TASK GOAL: In the entries below, count the lines holding "linecap". Reply with the number only.

RECORDS FOR THE EXERCISE:
****************************************

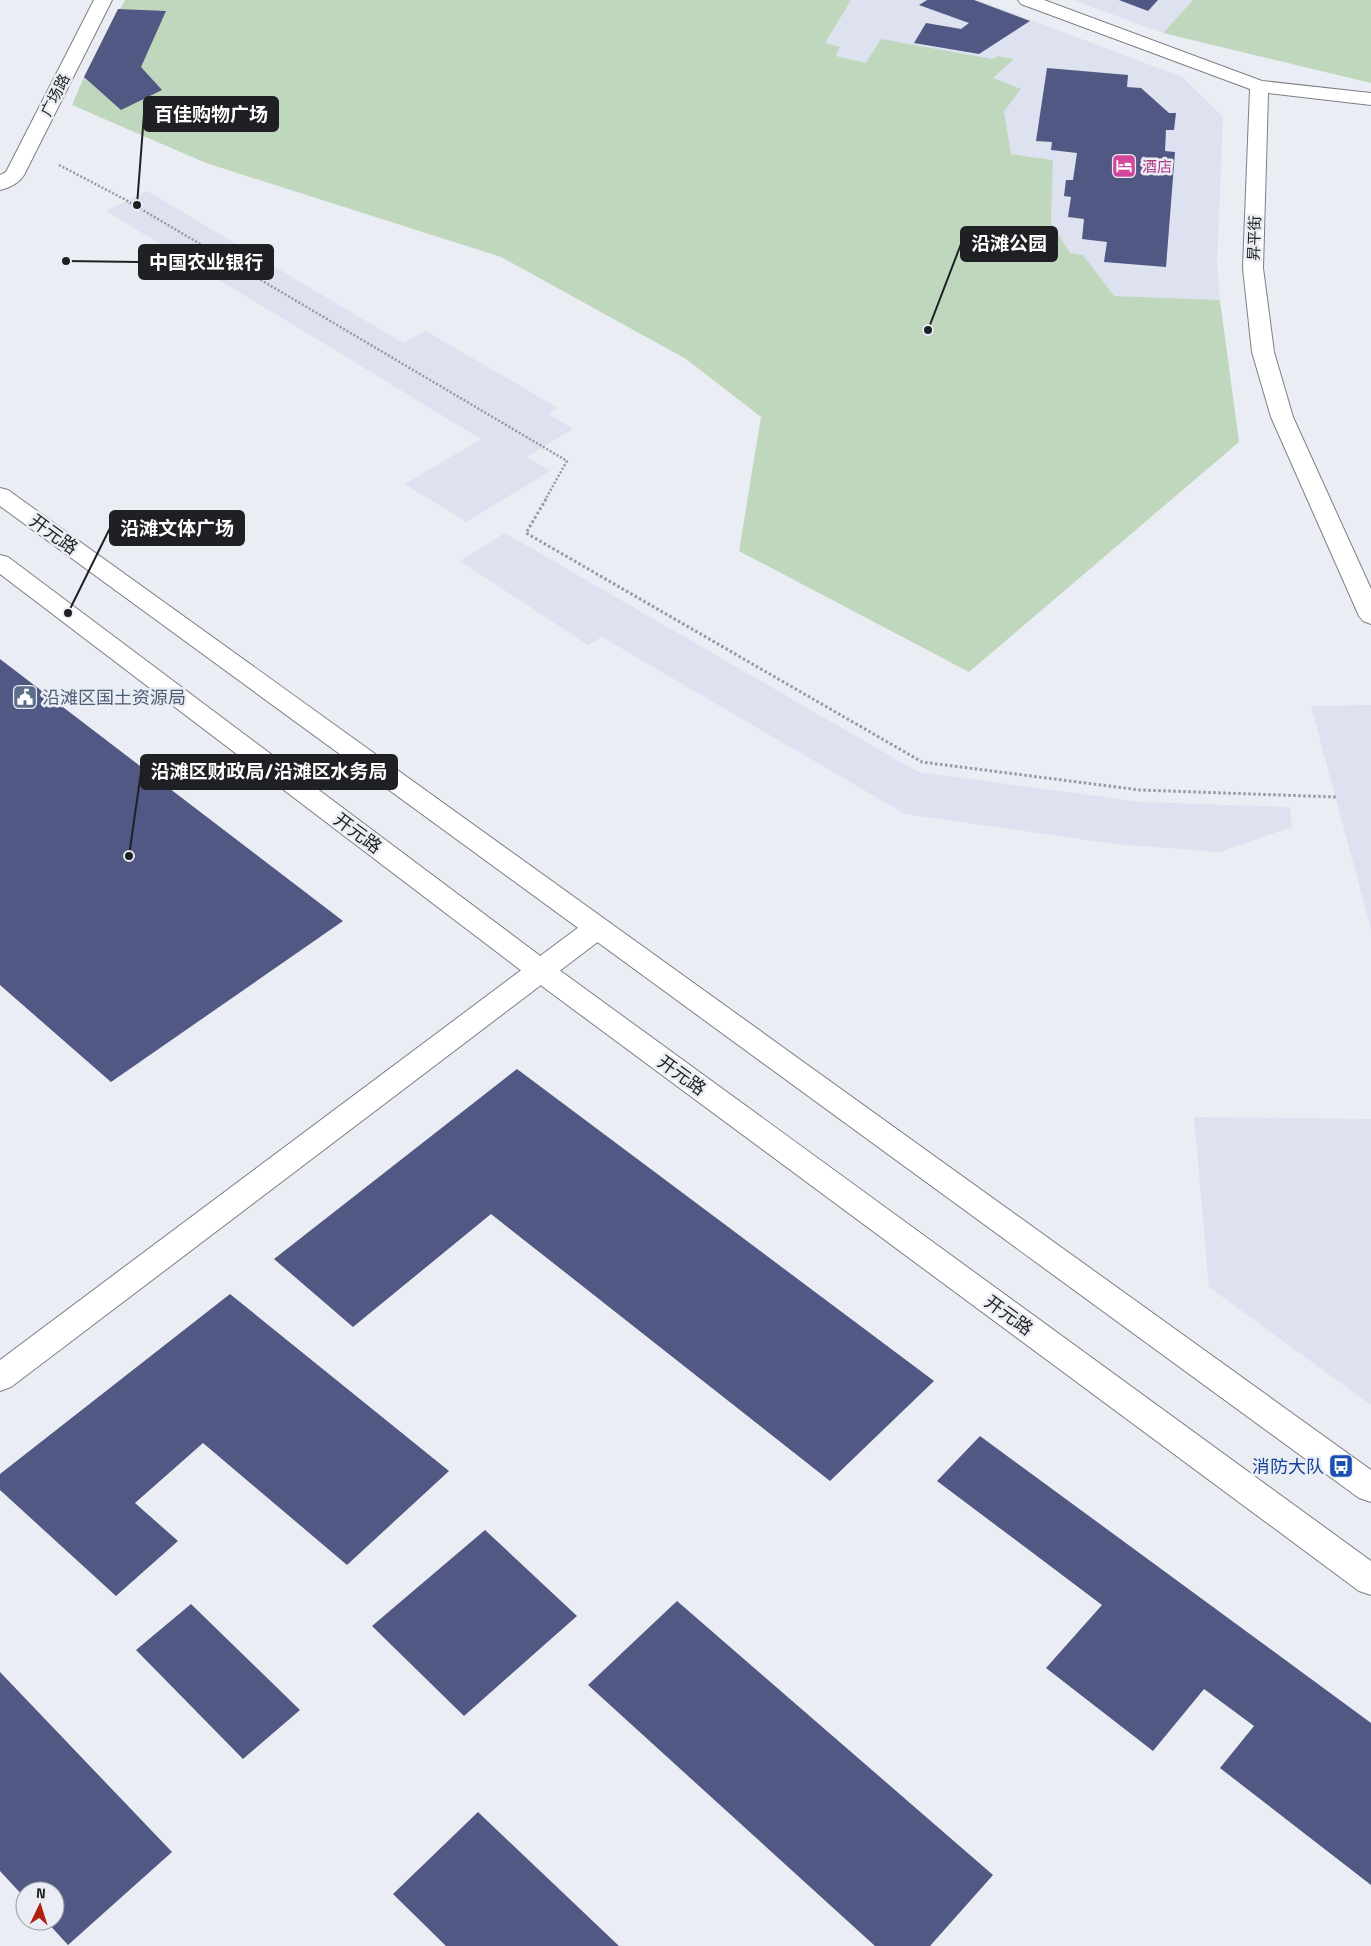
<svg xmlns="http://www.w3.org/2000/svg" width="1371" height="1946" font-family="'Titillium Web','Noto Sans SC',sans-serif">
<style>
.built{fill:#dde1f0}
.green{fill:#bfd7bc}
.building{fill:#505883}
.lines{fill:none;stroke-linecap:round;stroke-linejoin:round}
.street-casing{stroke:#7e7f86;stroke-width:2}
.primary-casing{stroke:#7e7f86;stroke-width:2}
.path-far1{stroke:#98999e;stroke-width:2.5;stroke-dasharray:2 2;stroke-linecap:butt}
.path{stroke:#98999e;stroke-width:3;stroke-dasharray:2.5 2.5;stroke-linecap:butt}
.street{fill:#fff;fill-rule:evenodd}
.primary{fill:#fff;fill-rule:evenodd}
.labels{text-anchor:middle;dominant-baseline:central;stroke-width:5;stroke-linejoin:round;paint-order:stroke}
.far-street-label{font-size:15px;fill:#1f2023;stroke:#ebedf4}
.far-hotel-label{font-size:15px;fill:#b23c85;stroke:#ebedf4;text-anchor:start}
.street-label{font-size:18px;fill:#1f2023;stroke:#ebedf4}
.service-label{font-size:18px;fill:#4e5e75;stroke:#ebedf4;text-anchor:start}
.transit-label{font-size:18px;fill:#164399;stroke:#ebedf4;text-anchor:end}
.leader{fill:none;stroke:#1f2023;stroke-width:2}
.callout-dot{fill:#1f2023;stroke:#ebedf4;stroke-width:2}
.callout{fill:#1f2023;stroke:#1f2023;stroke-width:2}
.callout-label{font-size:19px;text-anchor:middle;font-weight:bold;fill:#fff}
</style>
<rect width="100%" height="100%" fill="#ebedf4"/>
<g class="built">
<path d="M851,0H978L1182,77L1223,117L1217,263L1220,300L1113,296L1083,255L1070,253L1051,223L1053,160L1011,154L1004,111L992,78L1014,59L998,56L992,59L866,63L836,56L840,48L825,43Z"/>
<path d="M1073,0H1193L1163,33Z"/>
<path d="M147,191L403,343L426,331L558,408L548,414L573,429L527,457L550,471L466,522L405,484L481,439L106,211Z"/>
<path d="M505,533L918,772L1141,802L1290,807L1292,827L1219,852L1115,844L905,814L602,637L588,645L460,561Z"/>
<path d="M1371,705V929L1311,706Z"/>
<path d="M1194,1117L1371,1119V1405L1209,1287Z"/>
</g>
<g class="green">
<path d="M125,0H851L825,43L840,47L836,56L866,63L881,39L992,59L998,56L1014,59L993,78L1021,89L1004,111L1011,154L1053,160L1051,223L1070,253L1083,255L1114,296L1220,300L1239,442L969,672L739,551L761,417L686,359L501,257L206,163L72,105L84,77Z"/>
<path d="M1193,0H1371V83L1163,33Z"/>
</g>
<g class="building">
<path d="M927,0H974L1030,21L979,54L914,43L926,23L961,29L969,23L919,5Z"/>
<path d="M1119,0H1158L1148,11Z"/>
<path d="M118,9L166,11L141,67L162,90L121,110L84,77Z"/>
<path d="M1047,68L1128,75L1127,87L1141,88L1169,113H1176L1174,130H1166L1165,151L1175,152L1166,267L1104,262L1107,242L1082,239L1084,219L1068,217L1071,197L1064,196L1066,180H1073L1077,153L1051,150L1052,142L1036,141Z"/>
<path d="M0,659L343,921L111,1082L0,985Z"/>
<path d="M517,1069L934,1381L830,1481L491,1214L353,1327L274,1259Z"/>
<path d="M230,1294L449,1471L347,1565L203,1443L135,1503L178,1541L116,1596L0,1490V1474Z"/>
<path d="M980,1436L1371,1723V1885L1220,1768L1254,1726L1204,1689L1153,1751L1046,1668L1102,1605L937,1481Z"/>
<path d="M485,1530L577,1616L464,1716L372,1626Z"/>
<path d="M677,1601L993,1875L930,1946H875L588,1685Z"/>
<path d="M191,1604L300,1710L243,1759L136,1650Z"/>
<path d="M0,1672L172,1852L68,1945L46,1921H55V1891H25V1898L0,1871Z"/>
<path d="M478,1812L619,1946H446L393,1894Z"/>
</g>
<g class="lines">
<defs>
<g id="street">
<path d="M94,0H112L24,175C19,183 9,188 0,190V175L6,172Z"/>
<path d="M1018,0H1044L1262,81L1371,93V105L1268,93L1263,268L1274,352L1293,417L1371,589V624L1363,621L1359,616L1271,417L1252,352L1243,268L1250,89L1021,4Z"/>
<path d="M597,918L607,921L611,928L607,935L11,1387L0,1391V1360L587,921Z"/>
</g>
<g id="primary">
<path d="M0,488L8,490L1371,1470V1502L1359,1498L0,506Z"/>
<path d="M0,555L8,557L551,964L1371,1561V1595L1359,1591L531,978L0,574Z"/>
</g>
</defs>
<use href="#street" class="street-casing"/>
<use href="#primary" class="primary-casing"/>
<path class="path-far1" d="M59,165L124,199L567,461L545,500"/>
<path class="path" d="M546,499L526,533L922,762L1140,790L1336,797"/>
<use href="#street" class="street"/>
<use href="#primary" class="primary"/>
</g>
<defs>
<symbol id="hotel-square" viewBox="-11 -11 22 22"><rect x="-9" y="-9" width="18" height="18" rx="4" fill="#d1479c" stroke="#ebedf4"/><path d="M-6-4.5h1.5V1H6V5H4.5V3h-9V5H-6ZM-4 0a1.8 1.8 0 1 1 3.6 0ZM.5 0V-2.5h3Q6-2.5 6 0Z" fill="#fff"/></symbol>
<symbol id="civic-square" viewBox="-11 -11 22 22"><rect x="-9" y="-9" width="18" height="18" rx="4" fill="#5c6f8a" stroke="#ebedf4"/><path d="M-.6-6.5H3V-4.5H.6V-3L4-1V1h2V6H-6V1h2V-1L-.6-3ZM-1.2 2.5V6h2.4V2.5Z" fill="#fff"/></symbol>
<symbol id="bus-square" viewBox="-11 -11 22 22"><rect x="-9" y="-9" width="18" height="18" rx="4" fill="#1a4fb4" stroke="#ebedf4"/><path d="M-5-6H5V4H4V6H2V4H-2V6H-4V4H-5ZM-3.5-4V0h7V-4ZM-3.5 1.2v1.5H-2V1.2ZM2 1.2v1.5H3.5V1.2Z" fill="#fff"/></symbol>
</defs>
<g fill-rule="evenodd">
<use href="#hotel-square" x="1110" y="152" width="28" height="28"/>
<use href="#civic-square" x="11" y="683" width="28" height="28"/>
<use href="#bus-square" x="1327" y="1452" width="28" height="28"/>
</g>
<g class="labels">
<g class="far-street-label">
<text transform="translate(55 95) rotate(-63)">广场路</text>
<text transform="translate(1254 238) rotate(-88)">昇平街</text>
</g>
<g class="far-hotel-label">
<text x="1142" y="166">酒店</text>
</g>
<g class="street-label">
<text transform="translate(54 534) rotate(36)">开元路</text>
<text transform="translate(358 833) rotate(37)">开元路</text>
<text transform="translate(682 1075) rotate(36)">开元路</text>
<text transform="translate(1009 1315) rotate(36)">开元路</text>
</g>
<g class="service-label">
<text x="42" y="697">沿滩区国土资源局</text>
</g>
<g class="transit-label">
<text x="1324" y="1466">消防大队</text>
</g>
</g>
<path class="leader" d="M137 205L144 114M928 330L961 244M66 261L139 262M68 613L110 528M129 856L141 772"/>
<g class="callout-dot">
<circle cx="137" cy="205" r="5"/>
<circle cx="928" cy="330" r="5"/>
<circle cx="66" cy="261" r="5"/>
<circle cx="68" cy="613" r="5"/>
<circle cx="129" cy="856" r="5"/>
</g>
<g class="callout">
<rect x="144" y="97" width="134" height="34" rx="5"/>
<rect x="961" y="227" width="96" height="34" rx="5"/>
<rect x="139" y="245" width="134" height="34" rx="5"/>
<rect x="110" y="511" width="134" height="34" rx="5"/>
<rect x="141" y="755" width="256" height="34" rx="5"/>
</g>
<g class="callout-label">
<text x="211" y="121">百佳购物广场</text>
<text x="1009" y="250">沿滩公园</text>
<text x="206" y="269">中国农业银行</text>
<text x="177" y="535">沿滩文体广场</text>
<text x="269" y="778">沿滩区财政局/沿滩区水务局</text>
</g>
<g transform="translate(40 1906) rotate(4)"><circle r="24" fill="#ebedf4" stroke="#999ba0"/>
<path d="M0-4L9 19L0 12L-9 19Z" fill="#af2010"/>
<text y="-8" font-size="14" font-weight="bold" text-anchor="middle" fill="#1f2023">N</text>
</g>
</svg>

****************************************

FINISHED TASK: 3